[Saved entries]
___

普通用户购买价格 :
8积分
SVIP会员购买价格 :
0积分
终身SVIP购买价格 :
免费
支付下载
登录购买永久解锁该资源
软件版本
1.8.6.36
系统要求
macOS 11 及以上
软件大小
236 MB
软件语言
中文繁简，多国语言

___

Prompt: Faithfully transcribe the whole of the data.

Response for this exercise:
普通用户购买价格 :
8积分
SVIP会员购买价格 :
0积分
终身SVIP购买价格 :
免费
支付下载
登录购买永久解锁该资源
软件版本
1.8.6.36
系统要求
macOS 11 及以上
软件大小
236 MB
软件语言
中文繁简，多国语言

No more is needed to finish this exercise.